В своей книге «Главный противник» он написал:
«В шестидесятые и семидесятые годы руководство ЦРУ дилетантски и часто крайне неудачно подходило к ведению разведки против Советского Союза. Мимолетные успехи в области агентурной разведки всегда заканчивались провалами.
Разрушительное воздействие на российское направление деятельности ЦРУ имело больное воображение печально известного руководителя контрразведки ЦРУ США Джеймса Энглтона и его паранойя по поводу работавшего на ЦРУ с 1962 года и перешедшего к американцам в 1964 году бывшего сотрудника контрразведки КГБ СССР перебежчика Юрия Носенко.
Энглтон посчитал Носенко агентом-двойником, специально внедренным КГБ в ЦРУ в целях дезинформации относительно убийства Джона Кеннеди, роли в этом Ли Харви Освальда и КГБ и для последующего агентурного проникновения Носенко в ЦРУ.
С учетом этой его позиции любой выход русских инициатив-ников на американцев рассматривался Энглтоном как подстава со стороны КГБ, а оперработники ЦРУ, пытавшиеся организовать агентурную работу по гражданам СССР, сами брались контрразведкой ЦРУ в разработку.
Таким образом, на десятилетие была заблокирована работа московской резидентуры, что привело практически к параличу оперативной работы на советском направлении не только в Москве, но и за пределами СССР».
Как известно, в 1961 году американцы вывезли в США завербованного ими майора КГБ Анатолия Голицына, который попытался убедить своих новых хозяев в том, что в ЦРУ США, а также в спецслужбах Великобритании, Финляндии и ряде других стран работают многочисленные советские агенты, и ему поверили.
Энглтон, возглавлявший в то время контрразведку ЦРУ, на основании показаний Голицына выдвинул теорию широкомасштабного проникновения КГБ в ЦРУ и затеял многочисленные проверки оперработников.
Он запретил ЦРУ привлекать к агентурному сотрудничеству граждан СССР (и в Москве, и за ее пределами), опасаясь, что они специально подставлены американцам КГБ.
А когда в 1964 году в США сбежал другой сотрудник КГБ — подполковник Юрий Носенко, в ЦРУ посчитали, что КГБ его специально направил в США в целях дискредитации Голицына, чтобы убедить американцев в том, что Голицын — это агент-двойник, дезинформирующий ЦРУ.
В течение четырех лет Носенко содержали в изоляции, проверяли на полиграфе и тщательно допрашивали, чтобы подтвердить версию о том, что он специально заслан КГБ к американцам с целью дезинформации.

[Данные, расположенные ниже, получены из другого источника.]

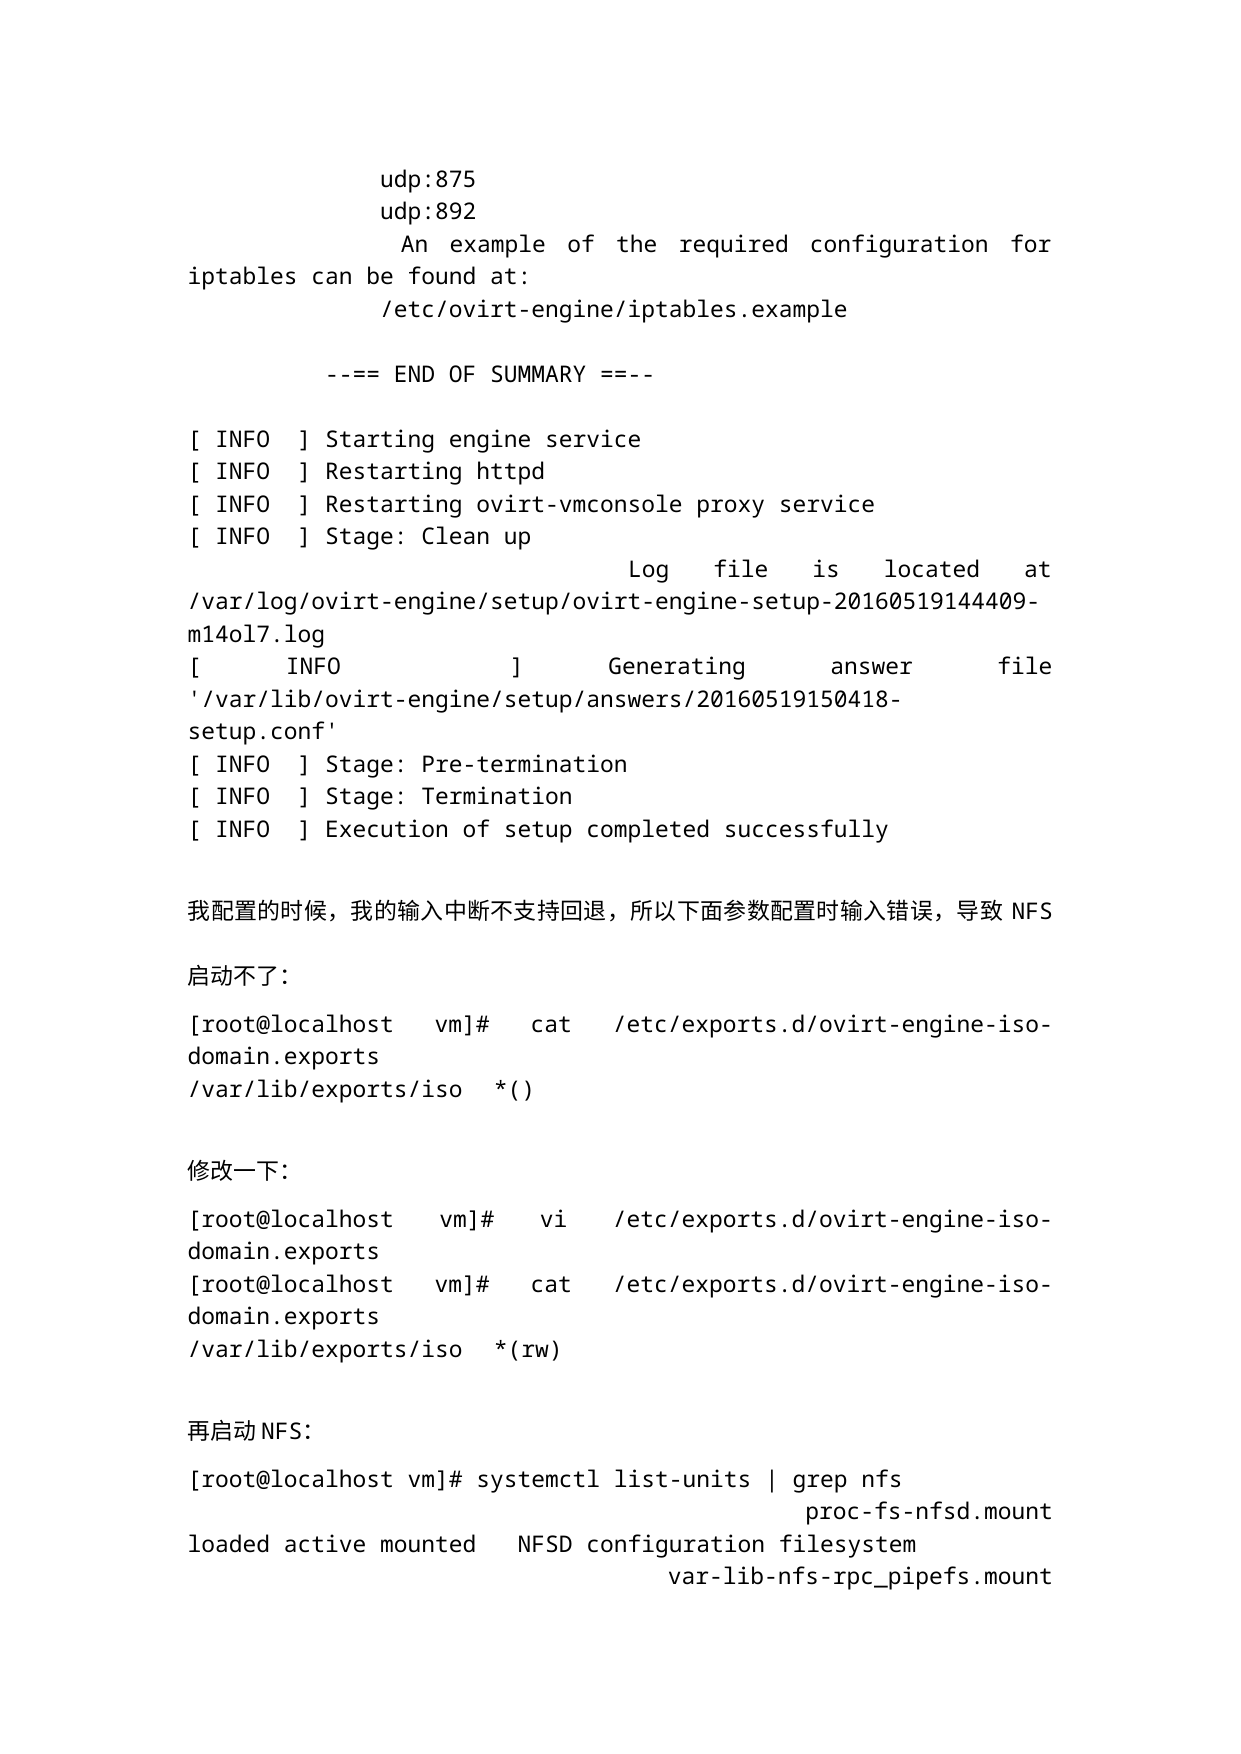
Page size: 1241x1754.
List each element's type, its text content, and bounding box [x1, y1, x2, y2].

text [root@localhost vm]# cat /etc/exports.d/ovirt-engine-iso-domain.exports [187, 1007, 1053, 1072]
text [187, 1559, 1053, 1592]
text [ INFO ] Restarting ovirt-vmconsole proxy service [187, 487, 1053, 519]
text [root@localhost vm]# vi /etc/exports.d/ovirt-engine-iso-domain.exports [187, 1202, 1053, 1267]
text [root@localhost vm]# systemctl list-units | grep nfs [187, 1462, 1053, 1494]
text 再启动NFS： [187, 1397, 1053, 1462]
text An example of the required configuration for iptables can be found at: [187, 227, 1053, 292]
text /var/lib/exports/iso *() [187, 1072, 1053, 1104]
text proc-fs-nfsd.mount loaded active mounted NFSD configuration filesystem [187, 1494, 1053, 1559]
text udp:875 [187, 162, 1053, 194]
text [ INFO ] Restarting httpd [187, 454, 1053, 487]
text udp:892 [187, 194, 1053, 227]
text [ INFO ] Starting engine service [187, 422, 1053, 454]
text --== END OF SUMMARY ==-- [187, 357, 1053, 389]
text [ INFO ] Stage: Pre-termination [187, 747, 1053, 779]
text 修改一下： [187, 1137, 1053, 1202]
text [ INFO ] Generating answer file '/var/lib/ovirt-engine/setup/answers/20160519150418-setup.conf' [187, 649, 1053, 747]
text 我配置的时候，我的输入中断不支持回退，所以下面参数配置时输入错误，导致NFS启动不了： [187, 877, 1053, 1007]
text /var/lib/exports/iso *(rw) [187, 1332, 1053, 1364]
text /etc/ovirt-engine/iptables.example [187, 292, 1053, 324]
text [ INFO ] Stage: Clean up [187, 519, 1053, 552]
text [ INFO ] Stage: Termination [187, 779, 1053, 812]
text [ INFO ] Execution of setup completed successfully [187, 812, 1053, 844]
text [root@localhost vm]# cat /etc/exports.d/ovirt-engine-iso-domain.exports [187, 1267, 1053, 1332]
text Log file is located at /var/log/ovirt-engine/setup/ovirt-engine-setup-20160519144409-m14ol7.log [187, 552, 1053, 649]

Но подтверждения этому не нашли.
В восьмидесятые годы яростным борцом с теорией Джеймса Энглтона и сторонником возобновления активной агентурной работы на территории нашей страны стал сотрудник центрального аппарата ЦРУ Бартон Ли Гербер, который с 1980 по 1982 год возглавлял резидентуру в Москве.
Под влиянием Гербера и его соратников в ЦРУ коренным образом пересмотрели доктрину агентурной работы против Советского Союза в сторону ее резкой активизации по двум главным направлениям: возобновление активной работы с инициативниками на территории СССР; возвращение прерванной ранее (под влиянием Энглтона) вербовочной обработки граждан СССР в тех странах, где имелись оперативные позиции у ЦРУ.

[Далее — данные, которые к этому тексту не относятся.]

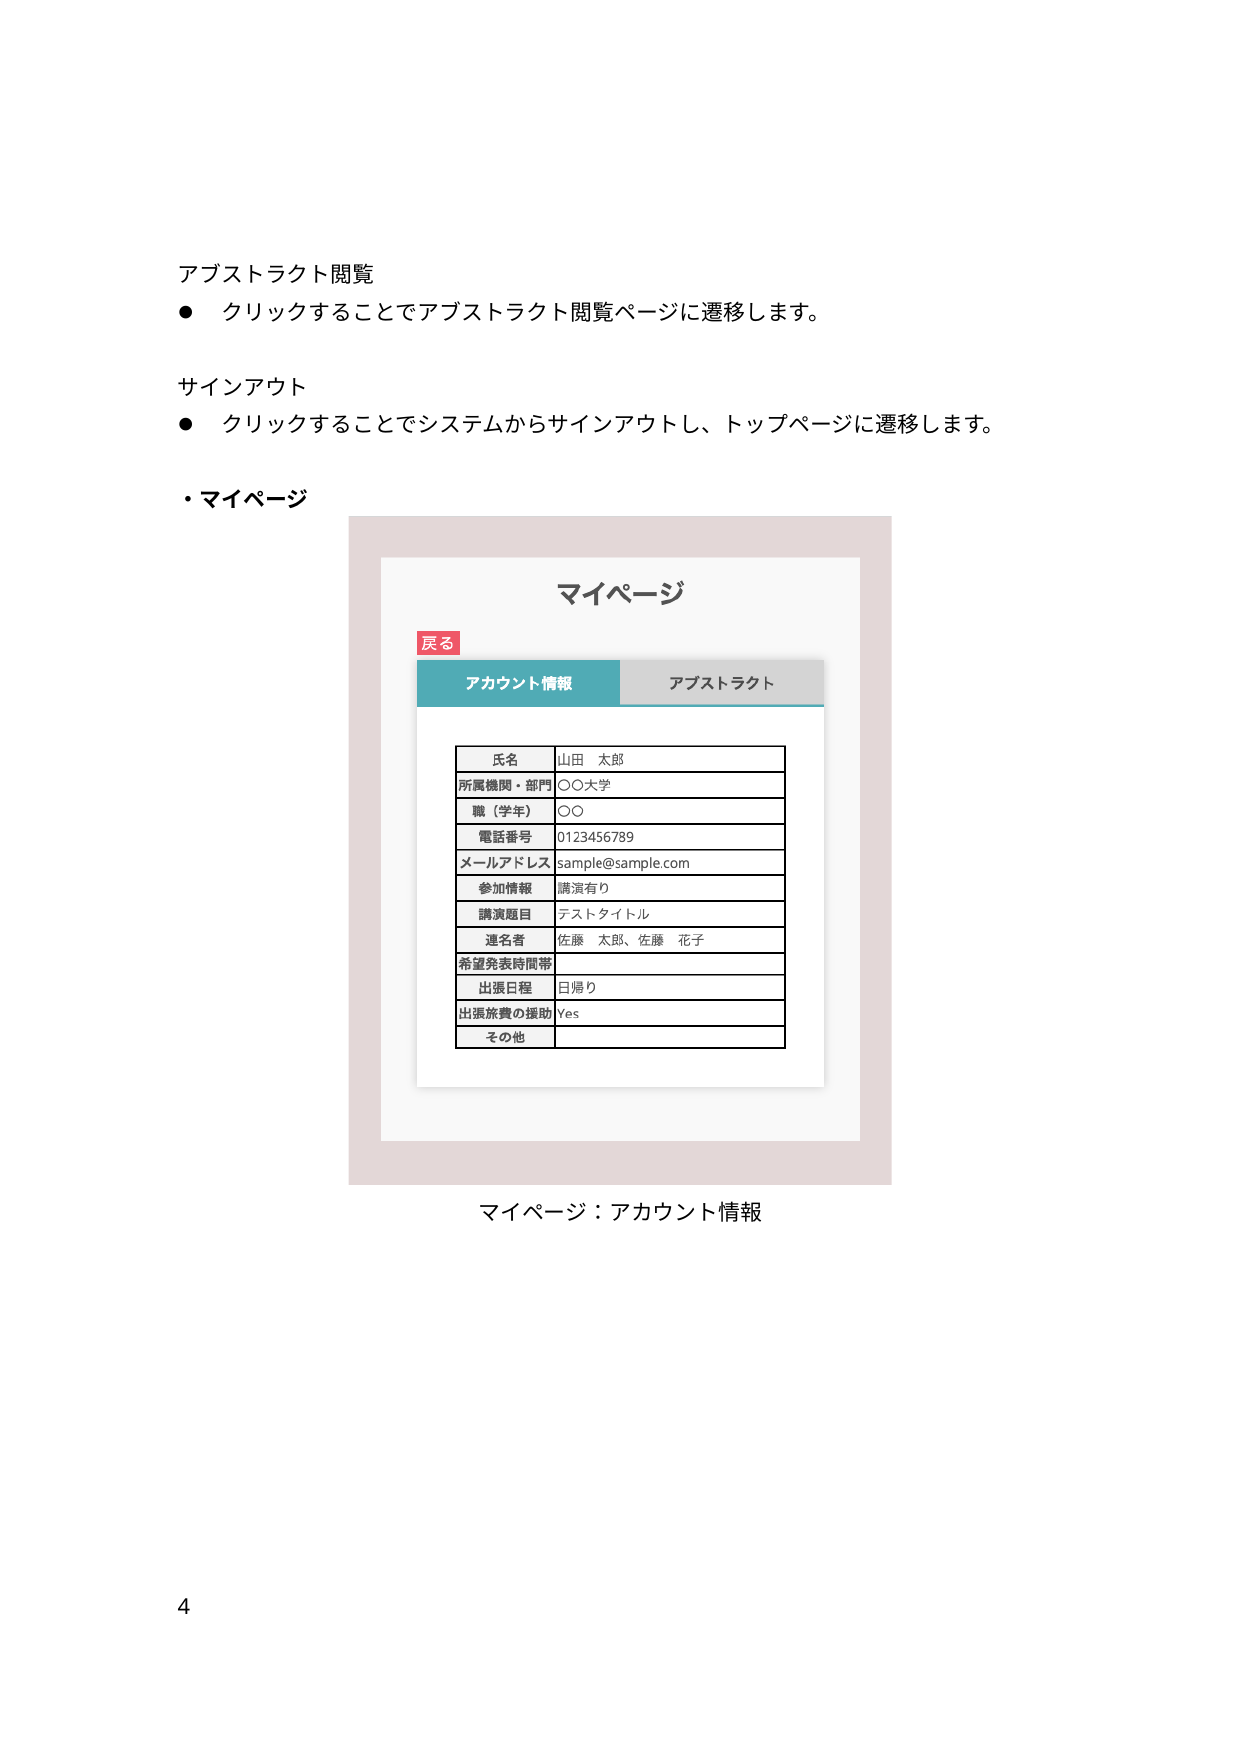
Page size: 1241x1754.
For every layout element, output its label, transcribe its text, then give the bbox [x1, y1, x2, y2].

list クリックすることでアブストラクト閲覧ページに遷移します。 [177, 292, 1063, 329]
text アブストラクト閲覧 [177, 254, 1063, 292]
text サインアウト [177, 367, 1063, 404]
text ・マイページ [177, 479, 1063, 517]
text マイページ：アカウント情報 [177, 1192, 1063, 1229]
picture [348, 516, 892, 1185]
list クリックすることでシステムからサインアウトし、トップページに遷移します。 [177, 404, 1063, 442]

В итоге в восьмидесятые годы американцам действительно удалось создать серьезные агентурные позиции в нашей стране и в результате у американцев возникла уверенность в том, что в СССР, невзирая на «жесткий» контрразведывательный режим, возможно вести агентурную работу.
В КГБ, разумеется, начали реагировать на изменение обстановки. Но не так быстро, как того требовала ситуация.

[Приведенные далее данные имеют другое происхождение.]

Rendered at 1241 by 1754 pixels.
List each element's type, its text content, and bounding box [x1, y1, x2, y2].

Хотя в первой половине семидесятых уже были разоблачены агенты американской разведки из числа инициативников Калинин, Казачков, Московцев, Григорян и Капоян, а в декабре 1973 года в Ленинграде при изъятии тайника захватили с поличным сотрудника ЦРУ Шорер, советская контрразведка в то время все еще не имела реального представления о посольской резидентуре ЦРУ, масштабах и методах ее работы, а количественный состав московской резидентуры первым отделом В ГУ преувеличивался в несколько раз. В первом отделе В ГУ еще не существовало самостоятельного участка (или центра) по разработке посольской резидентуры ЦРУ.